-------- Data to use

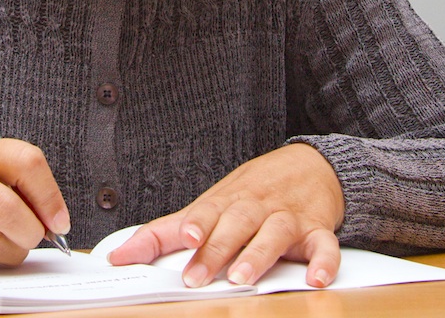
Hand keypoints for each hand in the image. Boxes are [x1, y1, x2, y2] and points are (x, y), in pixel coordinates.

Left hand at [107, 143, 343, 287]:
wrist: (308, 166)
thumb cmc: (249, 194)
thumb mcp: (205, 208)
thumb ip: (162, 234)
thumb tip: (119, 257)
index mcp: (225, 203)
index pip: (207, 212)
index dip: (197, 224)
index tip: (187, 237)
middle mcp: (255, 207)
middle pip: (236, 224)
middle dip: (218, 249)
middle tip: (200, 275)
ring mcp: (287, 218)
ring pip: (274, 233)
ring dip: (258, 255)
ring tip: (243, 278)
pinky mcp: (317, 230)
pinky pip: (324, 245)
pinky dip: (323, 261)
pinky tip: (316, 278)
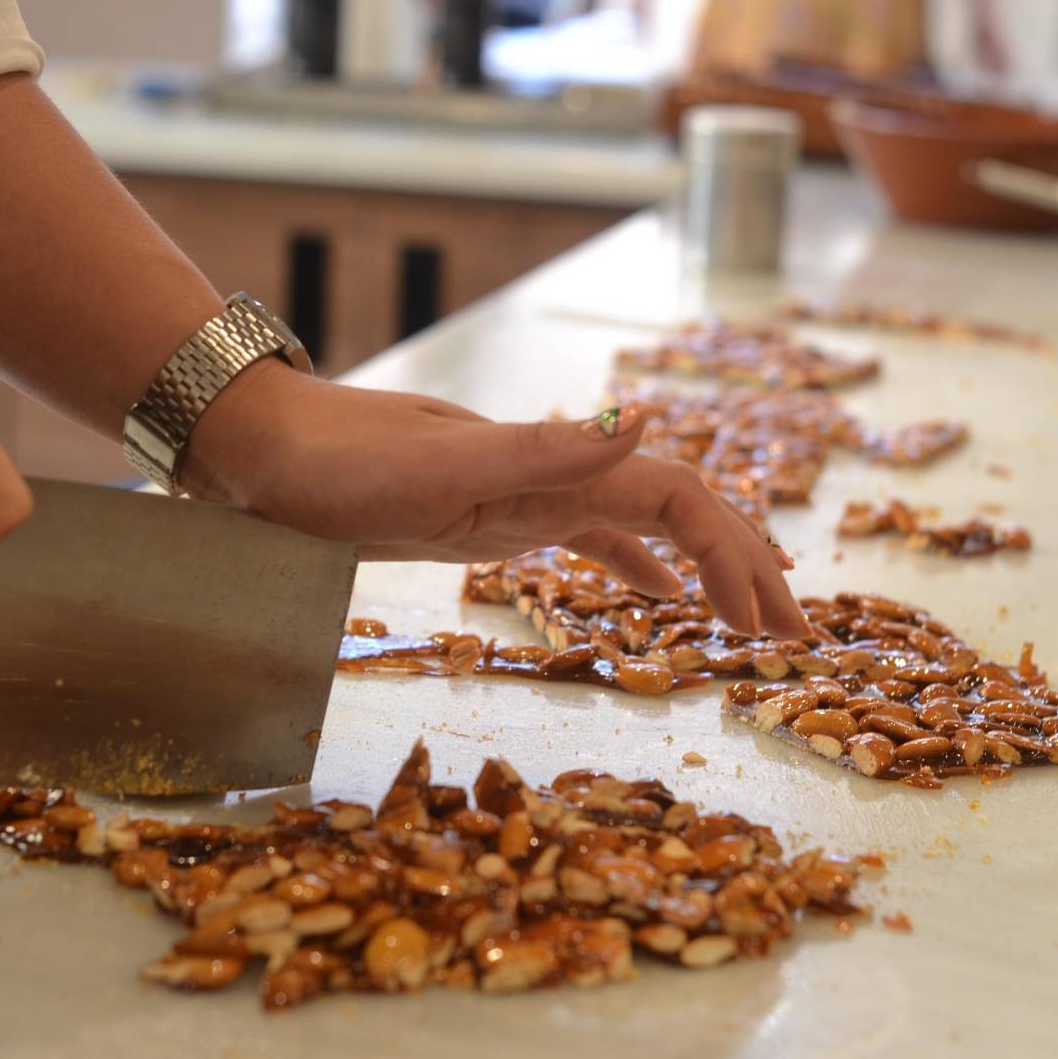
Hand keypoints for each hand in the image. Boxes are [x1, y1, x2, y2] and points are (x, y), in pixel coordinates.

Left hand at [185, 362, 809, 638]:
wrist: (264, 450)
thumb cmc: (336, 463)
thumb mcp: (434, 464)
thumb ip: (537, 450)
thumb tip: (642, 422)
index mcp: (553, 465)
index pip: (678, 498)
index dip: (733, 552)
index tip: (767, 621)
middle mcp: (554, 475)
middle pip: (680, 512)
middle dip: (742, 566)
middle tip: (793, 636)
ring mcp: (528, 495)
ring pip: (645, 531)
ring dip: (703, 572)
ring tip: (750, 622)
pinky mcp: (495, 518)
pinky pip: (591, 542)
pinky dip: (638, 568)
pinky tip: (658, 597)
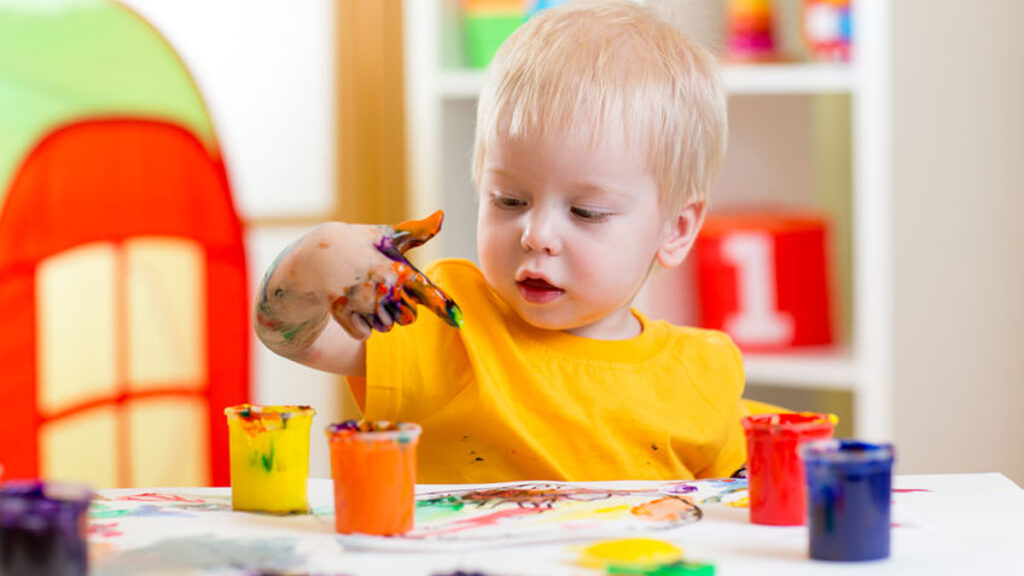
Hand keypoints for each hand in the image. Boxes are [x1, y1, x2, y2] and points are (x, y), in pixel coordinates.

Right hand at [327, 211, 461, 339]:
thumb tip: (442, 215)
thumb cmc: (360, 243)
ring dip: (378, 318)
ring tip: (365, 295)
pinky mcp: (342, 312)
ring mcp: (362, 300)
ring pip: (386, 328)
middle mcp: (383, 286)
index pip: (426, 293)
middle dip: (398, 310)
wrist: (318, 253)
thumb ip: (417, 232)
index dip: (444, 308)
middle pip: (408, 319)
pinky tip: (350, 305)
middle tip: (382, 291)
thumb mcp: (388, 236)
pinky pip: (364, 334)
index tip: (458, 321)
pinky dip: (359, 325)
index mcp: (399, 268)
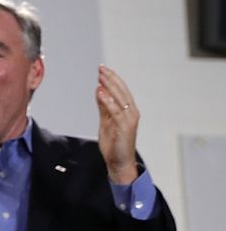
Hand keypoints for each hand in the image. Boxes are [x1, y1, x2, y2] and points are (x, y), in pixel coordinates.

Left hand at [96, 65, 139, 184]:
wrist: (118, 161)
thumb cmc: (114, 143)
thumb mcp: (106, 121)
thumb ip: (104, 107)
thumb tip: (99, 90)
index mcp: (128, 111)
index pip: (121, 90)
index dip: (112, 79)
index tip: (102, 69)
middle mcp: (131, 113)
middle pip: (122, 91)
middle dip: (111, 79)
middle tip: (101, 68)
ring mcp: (129, 120)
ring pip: (120, 99)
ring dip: (110, 87)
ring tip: (100, 77)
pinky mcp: (125, 127)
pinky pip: (116, 111)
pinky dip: (108, 101)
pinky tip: (100, 93)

----------------

• _Task statement_: In the answer, give only the lines from the one containing "ring dip: (378, 318)" through the end of the records above, each reproduced exactly. Include no pictures.

• _Output for this task_:
ring dip: (378, 318)
ring tip: (365, 295)
pinky mcp: (342, 312)
ring mcp: (362, 300)
ring pip: (386, 328)
middle mcp: (383, 286)
index pip: (426, 293)
middle dip: (398, 310)
wrist: (318, 253)
thumb ip: (417, 232)
index dip: (444, 308)
middle pip: (408, 319)
pinky tip: (350, 305)
middle tip: (382, 291)
thumb mcp: (388, 236)
pinky pip: (364, 334)
index tip: (458, 321)
pinky dip: (359, 325)
index mcp: (399, 268)
Hand keypoints for each hand in the image. Boxes are [x1, y1, x2, y2] and points are (x, y), in pixel coordinates.

Left hand at [96, 65, 139, 184]:
wrist: (118, 161)
thumb cmc: (114, 143)
thumb mcp: (106, 121)
thumb ip: (104, 107)
thumb tip: (99, 90)
index mcp: (128, 111)
index pip: (121, 90)
index dip: (112, 79)
index tip: (102, 69)
middle mcp: (131, 113)
middle pip: (122, 91)
middle dip: (111, 79)
middle tip: (101, 68)
ring mcp: (129, 120)
ring pip: (120, 99)
ring dip: (110, 87)
ring tip: (100, 77)
pinky mcp: (125, 127)
pinky pip: (116, 111)
pinky dip: (108, 101)
pinky tip: (100, 93)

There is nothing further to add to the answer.